I was transported back to Hook Norton with an almost brutal force. I felt a cloying nostalgia for that summer, when only six straight hours of four-player tennis games on my friend's first generation PlayStation really seemed to matter, when I was kind of terrified of girls, and when it was the summer I spent riding my rusted old bike round an obscure village listening to an endlessly buffering DiscMan. I shouted every word back at them. I think the American I had dragged along to the gig, who spent his teenage years listening to far cooler albums, was a little concerned for my health. It was an almost brutal nostalgia, on a level I could never have got by paying $100 to watch Trent Reznor play an awful new song from about a kilometer away.

Then there was another song, and I snapped out of it. I was back in a normal gig, somewhere in Texas, five thousand miles from Hook Norton, and I didn't know this song. Two songs later, "Kung Fu," also off 1977, made me remember kicking a football into a tree and getting shouted at by one of the local elementary school teachers, who seemed unaware that these trees had naturally grown into the shape of a goal.

"Girl From Mars," at the end of the set, Ash's mega-hit in the UK, is a song written by guitarist Tim Wheeler when he was sixteen. It describes a perfect summer, but with a coda of overwhelming sadness about the end of the summer, and the end of knowing a person, and the regret inherent within. Again, it's not lyrically the best thing ever.

It was, however, a gut punch that, rather than taking me back to either the summer of 1998 or 1999 took me back to the time I realized we all had to go to school now, and the British autumn was coming. No more short-sleeved cycling or video games. Instead I would be walking around inside a massive coat, braced against the wind, and not able to spend ten hours a day with the group of friends that I had done everything with. I'd relived an entire summer, from the infinite possibilities of the beginning to the inevitable, crushing end of fun, in the space of three songs.

None of these are real regrets, obviously. I'd never swap where I am now for where I was then, no matter how much unhealthy food there was or how many games of NHL '96 you offered me, but it was terrifying to realize that one single summer I'd barely thought about in ten years could suddenly hove into view in a tiny dark room in North Texas.

There was an encore too, started with 1977's opener, "Lose Control." Later the same year, I went on a German exchange trip. The German family I stayed with were remarkably kind and friendly, but everyone in the family only really listened to the music of David Hasselhoff. That's a real thing. It's not a stereotype. It's a little something called true facts.

One memorable evening, they invited me to put on the music I was listening to, which I decided, for reasons that only a 14-year-old boy could explain, should be 1977. The insane rising wail of a guitar being thrashed, and the drums kicking in, and the family couldn't reach for the volume control fast enough. Alternative Britpop never made it to Germany, or really the United States either, although you are certainly receptive to more things than whatever ballad David Hasselhoff just released. So, suddenly I remembered all of that exchange trip as well. The adolescent struggles of staying with a girl, the friendliness of a family that insisted on shaking my hand every morning because they'd heard that's what British people do, and the first time I ever got drunk, in a dingy club in Germany listening to a terrible band cover "Smoke On The Water" in thick German accents.

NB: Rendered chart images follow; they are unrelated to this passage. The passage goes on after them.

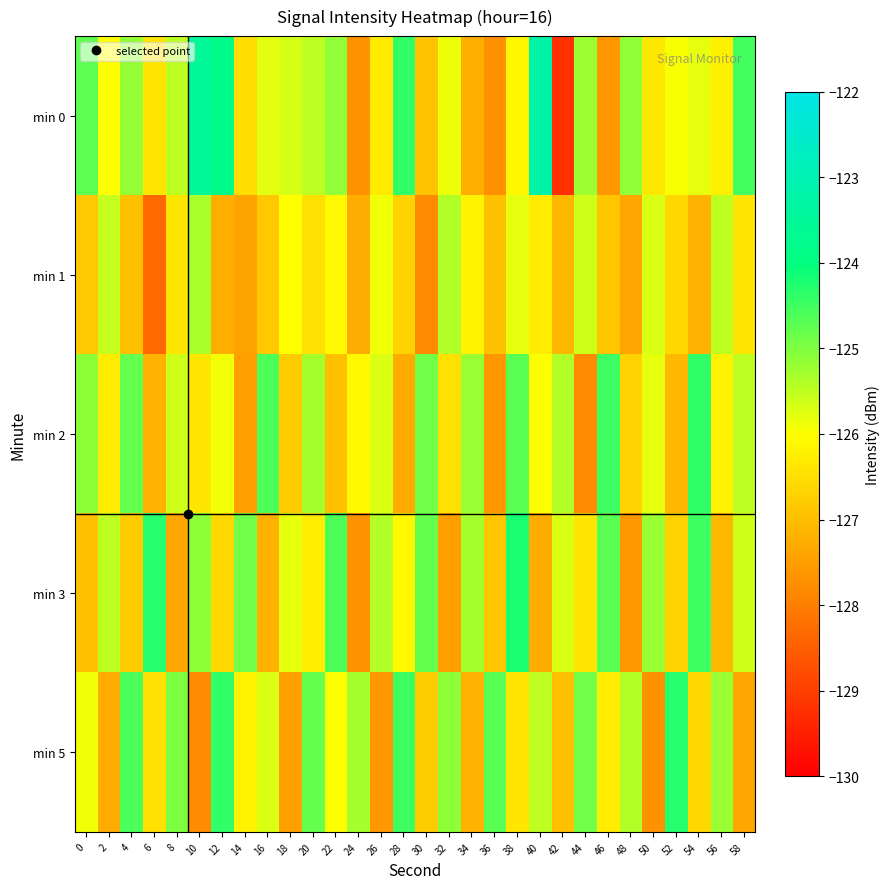

What is the total value across all series at 40?

-628.3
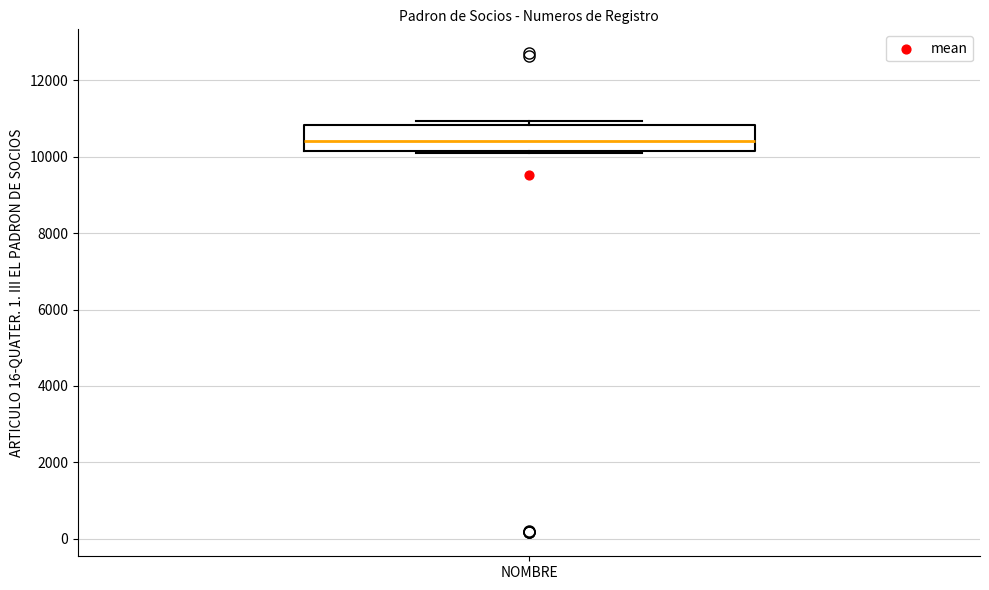

Transcribe this box plot: give where the median line is, the range the box spans, and where the two whiskers end, as read against the y-axis. The values are not printed on the chart, so give them approximately, as read against the axis.

median 10400, box 10200 to 10800, whiskers 10000 to 11000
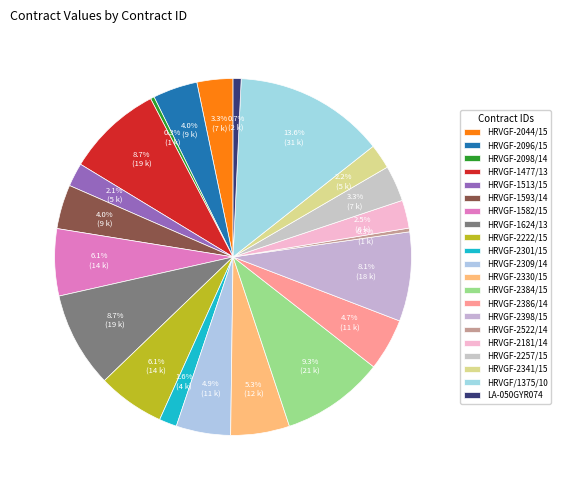

How many slices are in this pie chart?

21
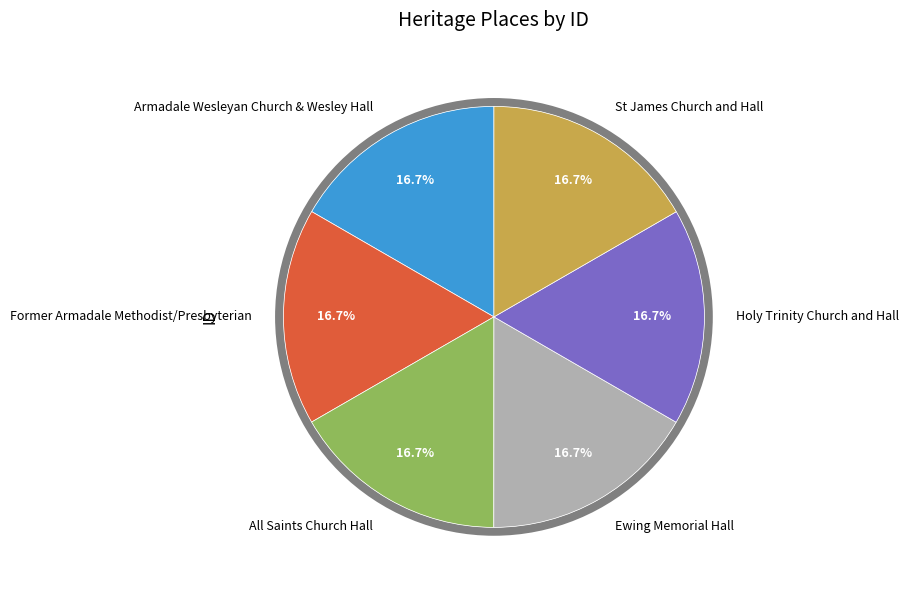

Approximately how many times larger is the value at Holy Trinity Church and Hall compared to St James Church and Hall?

1.0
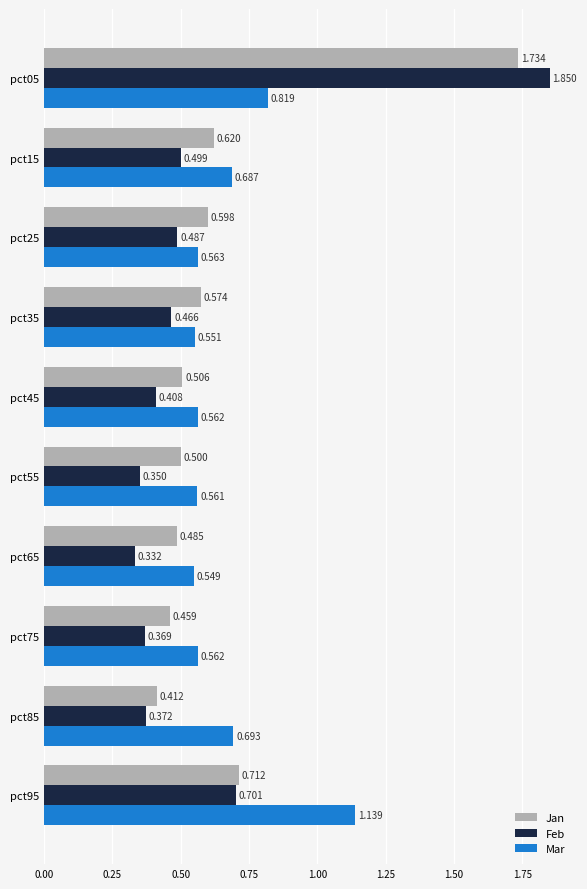

Rank the series by their maximum value, from highest to lowest.

Feb, Jan, Mar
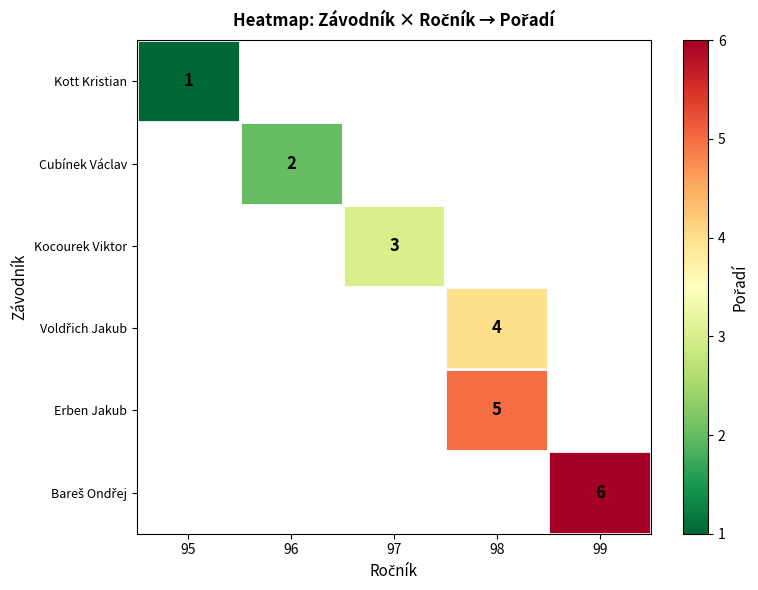

Is it true that Kott Kristian equals 1 at 95?

True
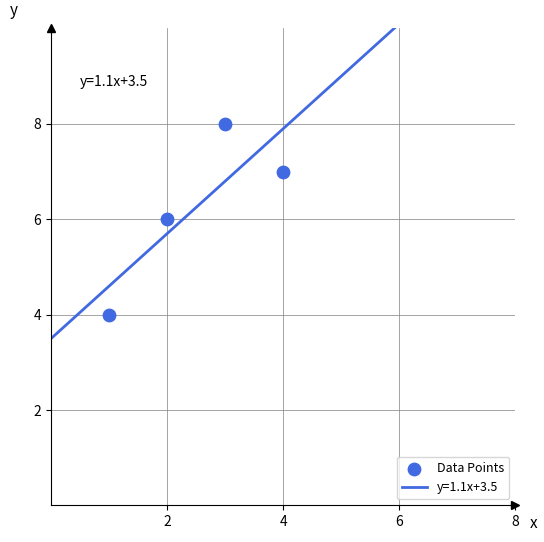

What is the range of X values (max minus min)?

3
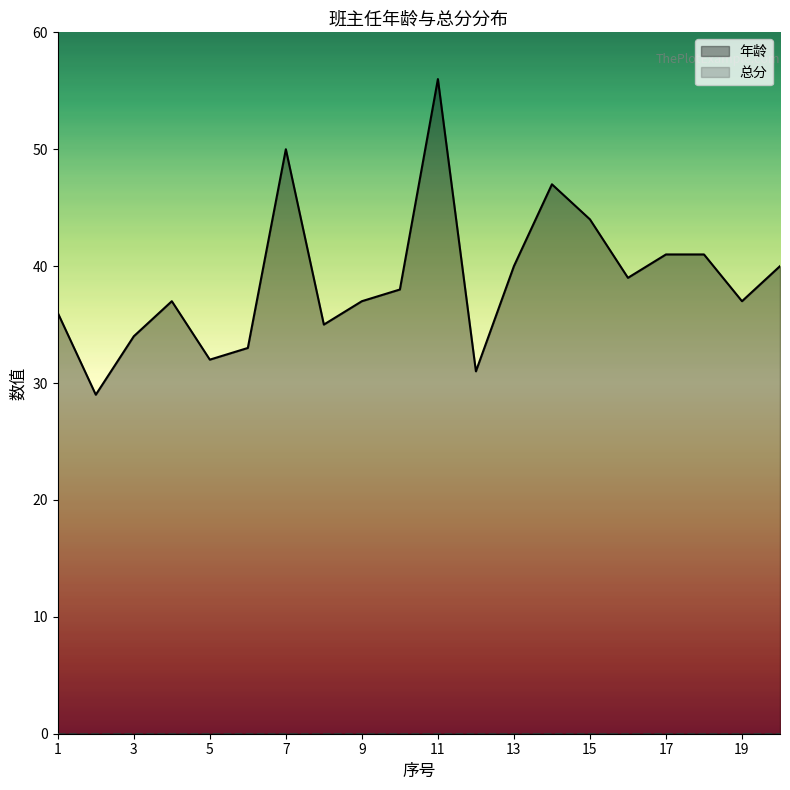

What is the value of the 13th point from the left?

40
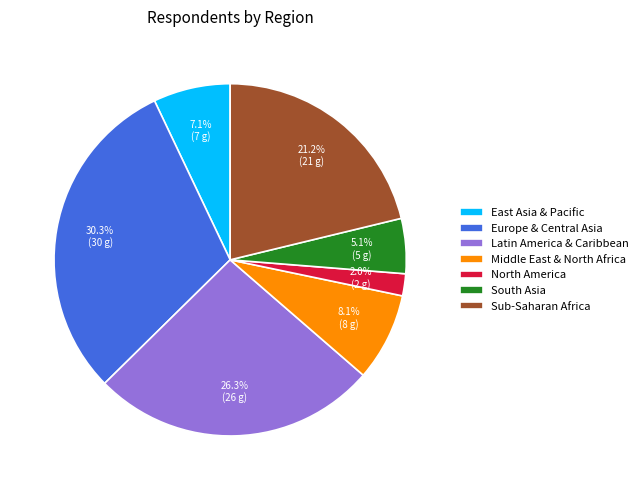

Which has a higher value, Middle East & North Africa or North America?

Middle East & North Africa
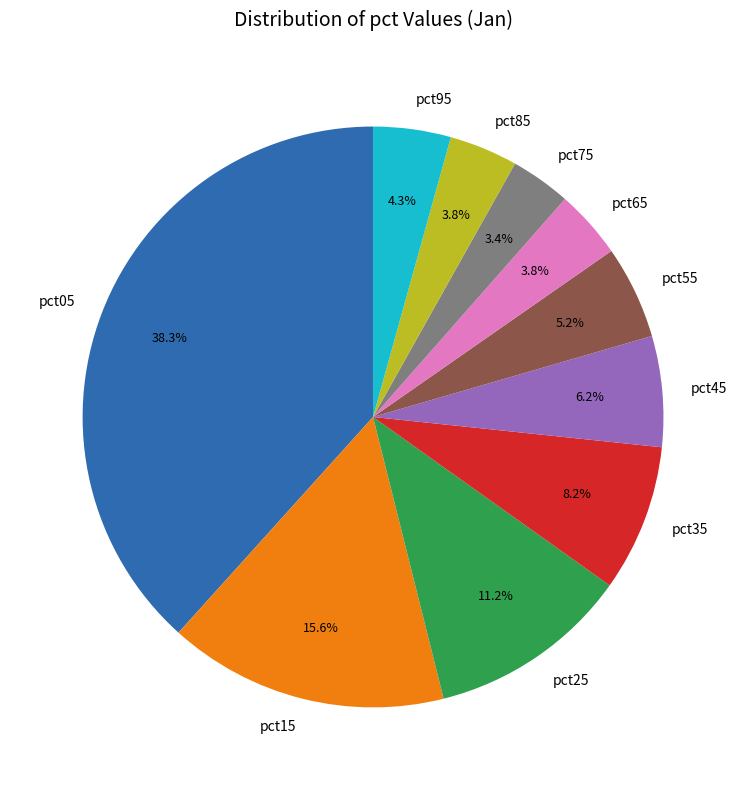

Which category has the biggest portion of the pie?

pct05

Ash closed with "Burn Baby Burn." I remember that song coming out in 2001, checking it out because it was Ash, and realizing that it sounded too much like "Debaser" for me to take it seriously, because I was 17, liked the Pixies now, and had the makings of a beard that has stayed with me to this day. The set ended, thus, with a reminder that we all move on, and that while cloying, overwhelming nostalgia is definitely a real thing and you can definitely experience it and that it's only right you remind yourself where you came from now and again, there are worse things than growing up. No matter how danceable a chorus is.